Winemakers often are creative people who are happiest when they can experiment to see if they can improve on tradition.
Such activities, as noble and as fascinating as they are, often lead to projects that are simply not commercial. This is where wine marketing people come into play.
They are typically ultra-conservative types, so-called bean counters who keep wine companies afloat by making sure that crucial funds are spent wisely. They most often put profitability ahead of artistic expression and can kill the best plans of the adventuresome.
That’s the usual scenario: A creative urge frequently is squelched by financial restraints that look realistically at how commerce must be part of every business plan.
Wineries thus often make decisions that winemakers disagree with. And frequently that can lead to the loss of some interesting wines.
Decades ago, for instance, Simi Winery in Healdsburg, California, made a splendid chenin blanc. It was tasty, as fresh as a spring morning. It wasn’t hard to make, was easy to sell, and was profitable.
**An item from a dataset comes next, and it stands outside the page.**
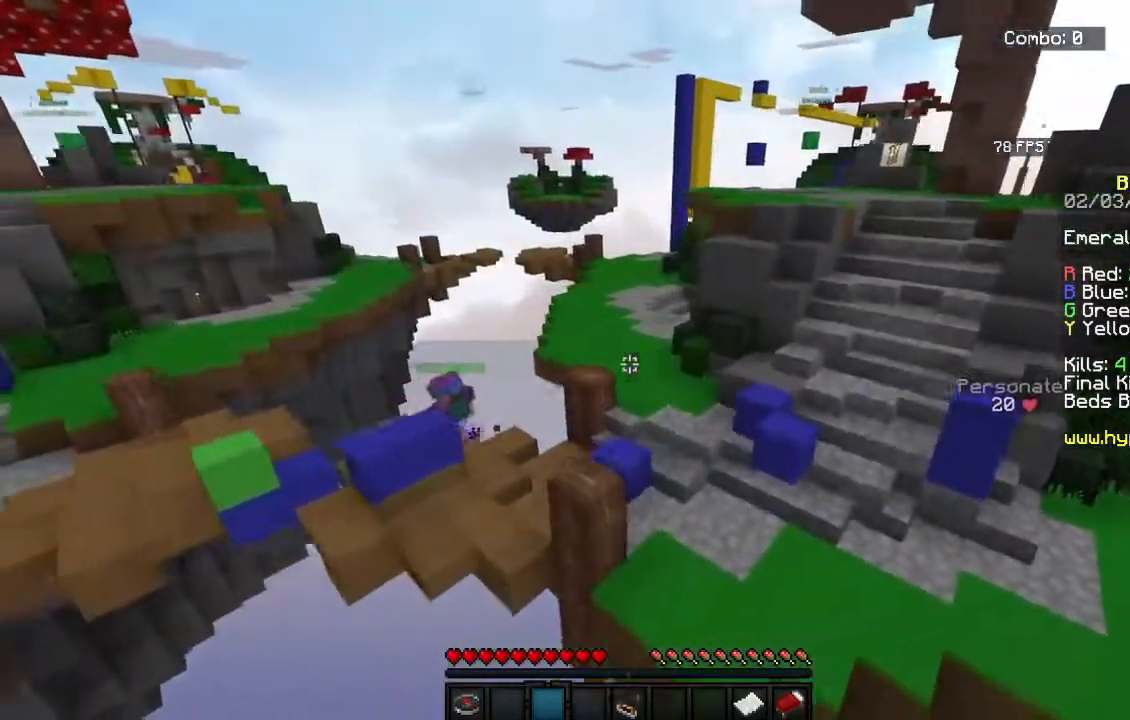
{"keys": ["a"], "mouse": [], "events": []}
Then one year, the winery decided not to make it anymore. What happened was that the company decided to trim some of its SKUs. A SKU is a stock-keeping unit—a term used for almost all commercial goods. In wine industry parlance, a SKU is a unique wine in a portfolio. If a winery ends up bottling 15 different versions of wines a year, each one is a SKU.
Large wine companies usually don’t like having lots of SKUs. So, when a giant winery acquires a smaller one, some wines end up on the cutting room floor.
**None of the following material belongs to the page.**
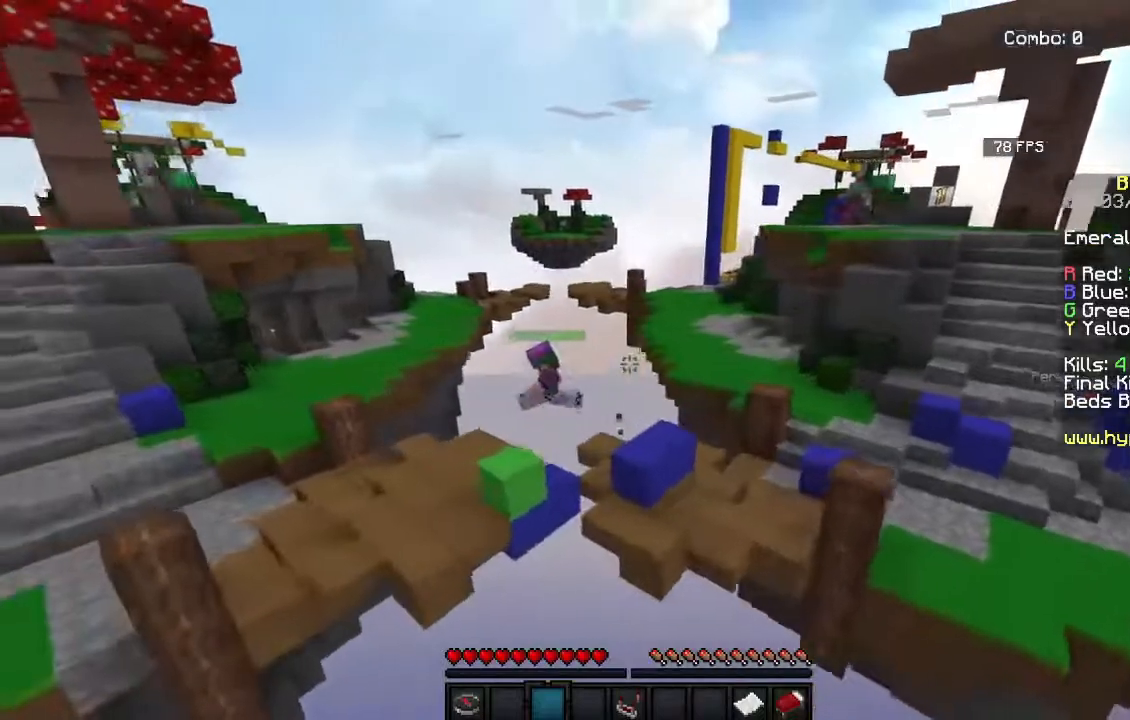
{"keys": ["a"], "mouse": [], "events": []}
That’s what has happened to many wines as a result of mergers in which the new parent company wants to simplify what it sells. Wine industry consolidation has been going on for decades, reducing the number of players but keeping old brands as staples for marketing purposes. What remains in most portfolios are the wines we have come to know well because they carry familiar names.
So, we have a lot of chardonnay, cabernet, merlot, sauvignon blanc, and pinot gris. And what we are losing are fascinating wines such as chenin blanc, Charbono, and Barbera.
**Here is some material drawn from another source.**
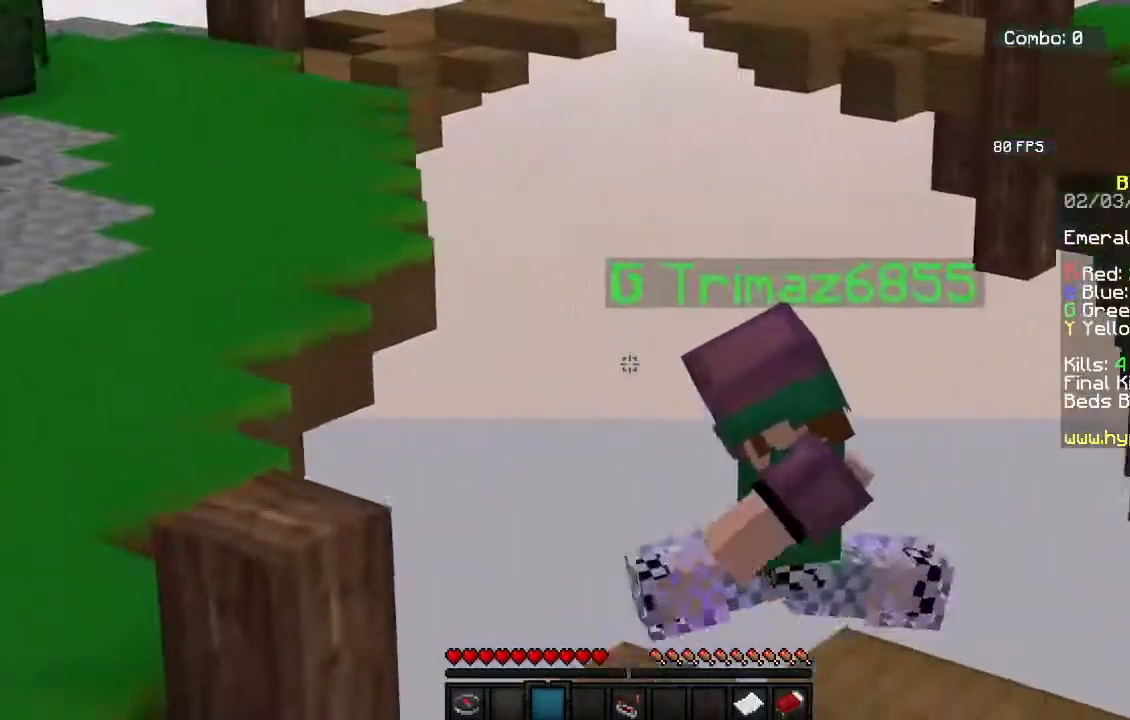
{"keys": ["a"], "mouse": [], "events": []}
However, recently I have seen an interesting trend: Small wineries are turning to some of these wines for their wine clubs.
Consumers join a winery’s wine club because it offers more than just the standard wines. This countertrend allows wineries to make cabernet franc, malbec, dry rosé, dry riesling, petite sirah, and many other wines that are sold only at the tasting room and by mail order to wine club members.
As a result of wine club needs, some wines that once were popular and then were abandoned are coming back to life. So, while larger wine companies simplify portfolios by abandoning some less-than-popular wines, small wineries are adding less-well-known wines in small amounts that actually expand the number of SKUs being made.
Usually, the only way some of the “unusual” varietals can be made is if someone is still growing the grapes.
The good news is that smaller, adventuresome producers are making small amounts of French Colombard, Carignan, chenin blanc, pinot blanc, Lagrein, Trousseau Gris, and other grapes. The trick is to find them, which means visiting tasting rooms.